Legal sports betting launches Monday as Des Plaines casino vows to 'take March Madness out of the office pool'

Friday 6th March 2020

The first legal sports bet will be placed in Illinois on Monday, eight months after the industry was signed into law by Gov. J.B. Pritzker as part of a massive gambling expansion.

Rivers Casino Des Plaines will hold an opening ceremony Monday morning and lay the first wager at noon, according to a statement from the casino.

"The BetRivers Sportsbook will take March Madness out of the office pool and into an exciting, elevated live sports wagering experience," Rivers general manager Corey Wise said in a statement. "We are grateful to the Illinois Gaming Board staff for their work approving our sportsbook in time for the college basketball tournament -- one of the greatest sports events of the year."

Rivers had its physical sportsbook location constructed inside the casino months ago while awaiting the green light from state gambling regulators who spent months drafting thousands of pages of rules governing procedures.

Six other Illinois casinos and the Fairmount Park racetrack in Downstate Collinsville have applied for sports betting licenses so far. Sports stadiums are also eligible to open them.

The Argosy Casino Alton in southern Illinois is the only other casino in the state that has advertised it would be be up for March Madness. A spokesman did not respond to request for comment.

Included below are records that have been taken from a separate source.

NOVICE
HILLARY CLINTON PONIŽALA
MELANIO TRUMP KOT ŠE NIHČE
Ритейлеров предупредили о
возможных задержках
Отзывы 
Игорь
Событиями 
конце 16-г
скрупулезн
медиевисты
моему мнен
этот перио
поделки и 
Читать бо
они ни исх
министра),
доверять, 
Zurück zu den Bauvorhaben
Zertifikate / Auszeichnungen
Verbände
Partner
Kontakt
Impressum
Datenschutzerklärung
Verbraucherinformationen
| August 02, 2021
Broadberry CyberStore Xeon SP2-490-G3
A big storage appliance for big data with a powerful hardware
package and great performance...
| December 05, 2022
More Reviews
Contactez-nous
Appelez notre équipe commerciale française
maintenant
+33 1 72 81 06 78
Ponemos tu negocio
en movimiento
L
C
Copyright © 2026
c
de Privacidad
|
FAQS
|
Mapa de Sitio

Sports gamblers will be limited to the betting window at the brick-and-mortar Rivers sportsbook for awhile, though. The casino's mobile sports betting application will be available "later this year," officials say.

Mobile betting provides the bulk of the handle in other states that have launched sports betting since a 2018 U.S. Supreme Court decision opened the door to it. Bettors have put down more than $500 million in Indiana since that state launched sports betting in September.

Sports betting was introduced in Illinois as part of the gambling expansion law Pritzker signed in late June.

The governor's office projects the industry to pump about $60 million into state coffers each year to support Pritzker's statewide capital plan.

Industry analysts say Illinois' sports betting market could rival Nevada's within a few years of launch, with a predicted yearly handle topping $5 billion.